The University of California study involved researchers taking samples of hair from humans (pictured here broken), bears, boars, horses, capybaras, javelinas, giraffes and elephants
They studied the strands with a microscope after they were pulled and found that despite most hair having a similar structure, strands broke in different ways.
Mammals with hair strands among the widest in diameter – such as boars, giraffes and elephants – generally made a clean break.
Those with a smaller diameter, including humans, horses and bears, succumb with an uneven break, more like a tree branch snapping in a storm.
Despite an elephant hair being four times thicker than a human hair, it could withstand half the force pulling on it, according to Dr Yang.
This is a human hair strand before being broken. They studied the strands with a microscope after they were pulled and found that despite most hair having a similar structure, strands broke in different ways
This is down to the way smaller diameter strands ‘shear’ when pressure is applied.
“Shearing is when small zig-zag cracks are formed within the material as a result of stress’, said the University of California, San Diego, researcher.
“These cracks then propagate, and for some biological materials, the sample isn’t completely broken until the small cracks meet.
“If a material shears, it means it can withstand greater tension and thus is tougher than a material that experiences a normal fracture.”
Previous studies found that human hair has strength comparable to that of steel when adjusted for density.
Researchers say this is because of hair’s hierarchical structure – meaning that human hair is composed of an outer layer called the cuticle that wraps around an inner cortex made of many small fibers linked by chemical bonds.
This image shows boar hair, which has a diameter of over 200 nm and breaks in a normal fracture. Researchers found that as thicker hair breaks more cleanly it can’t withstand force for as long as thinner hair that breaks with cracks
Co-author Robert Ritchie added: “The notion of thick being weaker than thin is not unusual, and we have found that happening when studying brittle materials like metal wires.

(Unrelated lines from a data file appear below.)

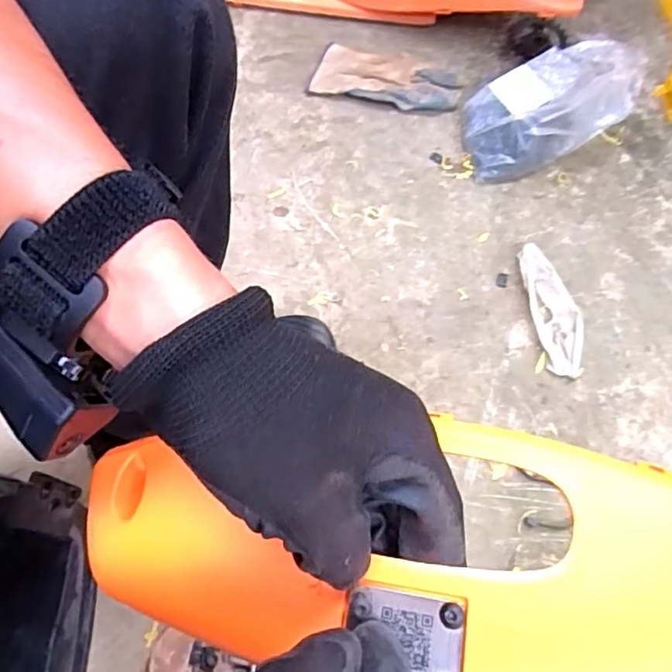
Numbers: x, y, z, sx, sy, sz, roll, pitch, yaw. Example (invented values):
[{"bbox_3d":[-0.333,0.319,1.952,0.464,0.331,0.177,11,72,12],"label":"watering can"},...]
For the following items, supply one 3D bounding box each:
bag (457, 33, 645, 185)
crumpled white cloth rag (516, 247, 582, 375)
[{"bbox_3d":[0.267,-0.298,0.736,0.213,0.109,0.131,-19,69,-8],"label":"bag"},{"bbox_3d":[0.256,-0.033,0.681,0.054,0.015,0.159,-7,68,-4],"label":"crumpled white cloth rag"}]

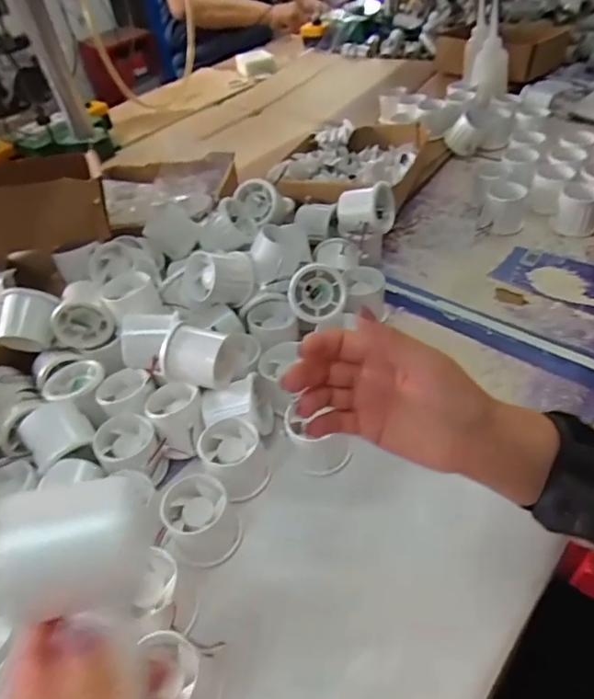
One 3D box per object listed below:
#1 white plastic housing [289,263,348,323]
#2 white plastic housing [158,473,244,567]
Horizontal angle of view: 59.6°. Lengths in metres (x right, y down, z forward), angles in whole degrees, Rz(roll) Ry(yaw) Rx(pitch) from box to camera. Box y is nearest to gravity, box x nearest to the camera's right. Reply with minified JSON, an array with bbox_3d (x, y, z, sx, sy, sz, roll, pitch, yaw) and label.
[{"bbox_3d":[0.020,-0.057,0.529,0.056,0.056,0.036,-5,7,-2],"label":"white plastic housing"},{"bbox_3d":[-0.078,0.136,0.413,0.057,0.045,0.053,-4,44,4],"label":"white plastic housing"}]

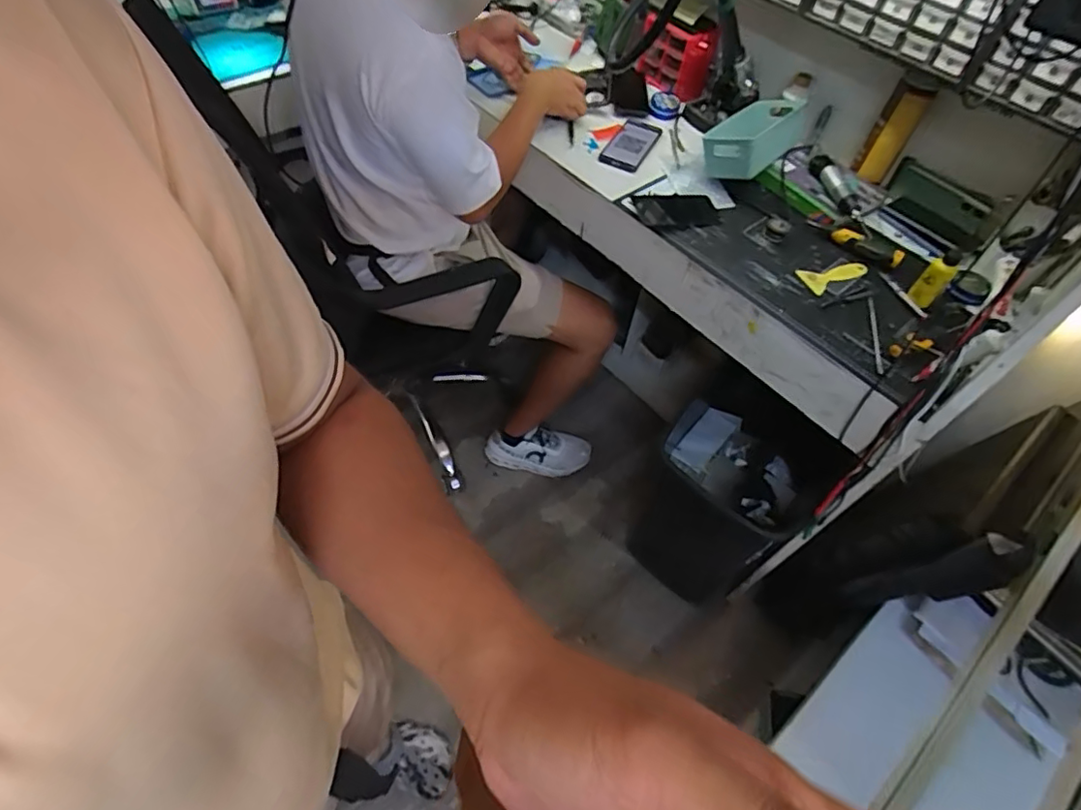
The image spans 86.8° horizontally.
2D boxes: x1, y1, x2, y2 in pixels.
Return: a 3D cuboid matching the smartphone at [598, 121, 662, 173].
[{"bbox_3d":[0.171,-0.493,1.090,0.074,0.016,0.155,25,57,12],"label":"smartphone"}]

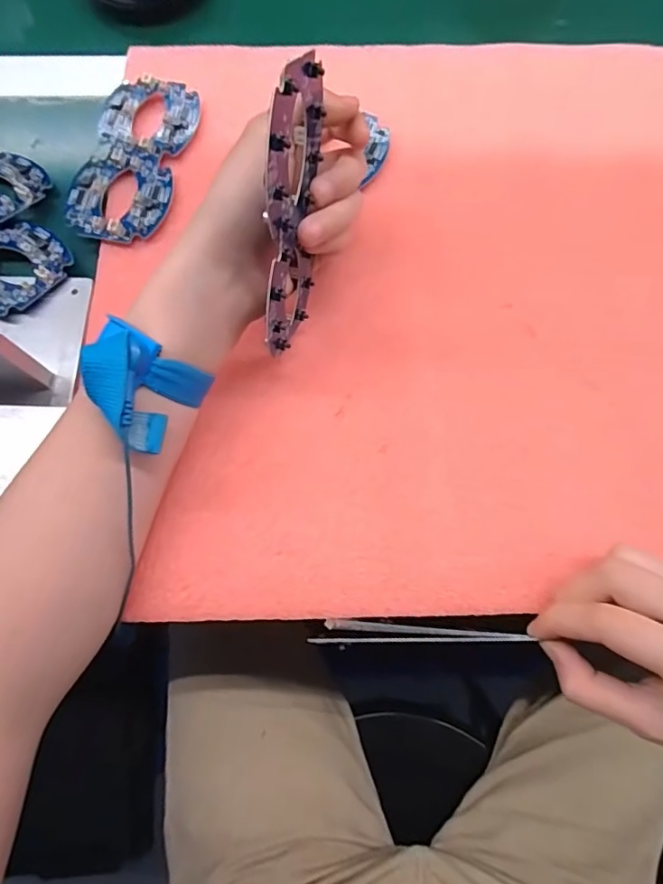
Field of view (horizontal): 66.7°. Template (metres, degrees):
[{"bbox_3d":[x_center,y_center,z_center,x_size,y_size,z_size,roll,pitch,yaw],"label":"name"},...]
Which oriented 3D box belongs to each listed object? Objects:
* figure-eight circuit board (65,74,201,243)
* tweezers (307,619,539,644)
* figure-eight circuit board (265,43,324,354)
[{"bbox_3d":[-0.129,-0.188,0.334,0.062,0.011,0.124,11,74,4],"label":"figure-eight circuit board"},{"bbox_3d":[0.045,0.098,0.259,0.106,0.011,0.011,0,74,5],"label":"tweezers"},{"bbox_3d":[-0.017,-0.102,0.237,0.006,0.126,0.065,15,48,6],"label":"figure-eight circuit board"}]

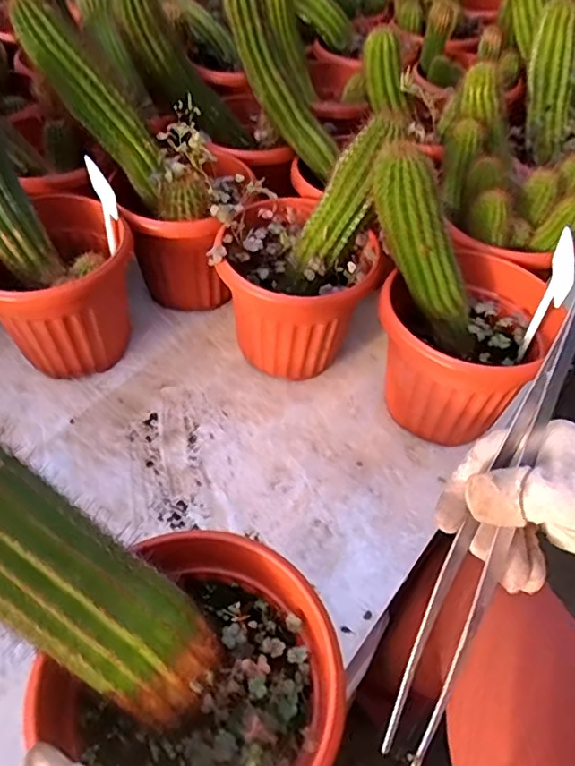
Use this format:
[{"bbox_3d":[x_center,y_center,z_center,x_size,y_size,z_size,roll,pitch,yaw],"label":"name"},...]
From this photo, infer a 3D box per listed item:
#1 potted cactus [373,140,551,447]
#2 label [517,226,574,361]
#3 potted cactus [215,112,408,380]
[{"bbox_3d":[0.174,-0.074,0.603,0.213,0.287,0.178,26,53,18],"label":"potted cactus"},{"bbox_3d":[0.261,-0.078,0.575,0.011,0.152,0.071,10,55,5],"label":"label"},{"bbox_3d":[0.018,-0.136,0.659,0.192,0.269,0.170,-1,50,-4],"label":"potted cactus"}]

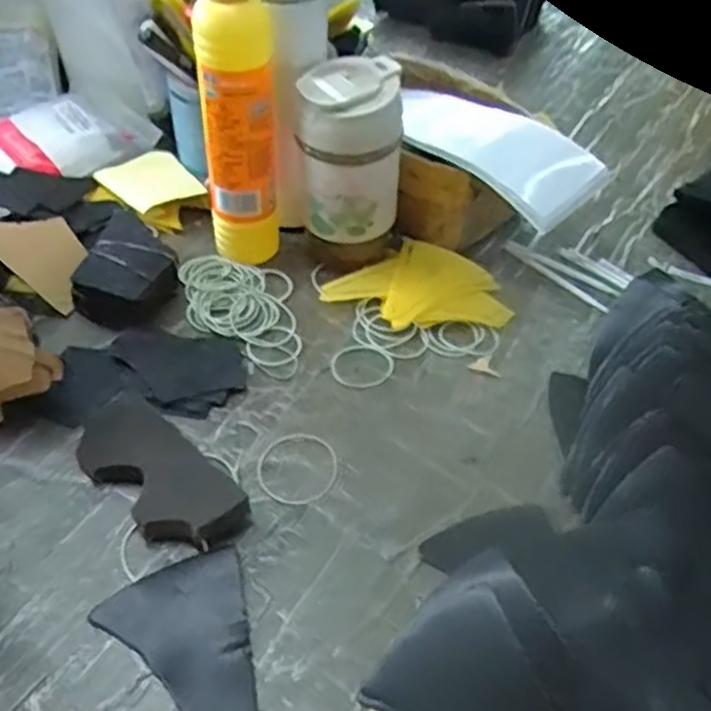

“This is actually a statistical thing, which is a bigger piece will have a greater possibility of having a defect.
“It’s a bit surprising to see this in hair as hair is not a brittle material, but we think it’s because of the same reason.”
This image shows the cortex of javelina hair, which has a foam-like structure and made of porous cells. Despite an elephant hair being four times thicker than a human hair, it could withstand half the force pulling on it, according to Dr Yang
Dr Yang says the findings could help scientists develop better synthetic materials in future by attempting to replicate the structure of hair.
“There are many challenges in synthetic materials we haven’t had a solution for, from how to manufacture very tiny materials to how to replicate the bonds between each layer as seen in natural hair,” she says.
“But if we can create metals that have a hierarchical structure like that of hair, we could produce very strong materials, which could be used as rescue ropes and for constructions.”
The findings are presented in the Matter journal.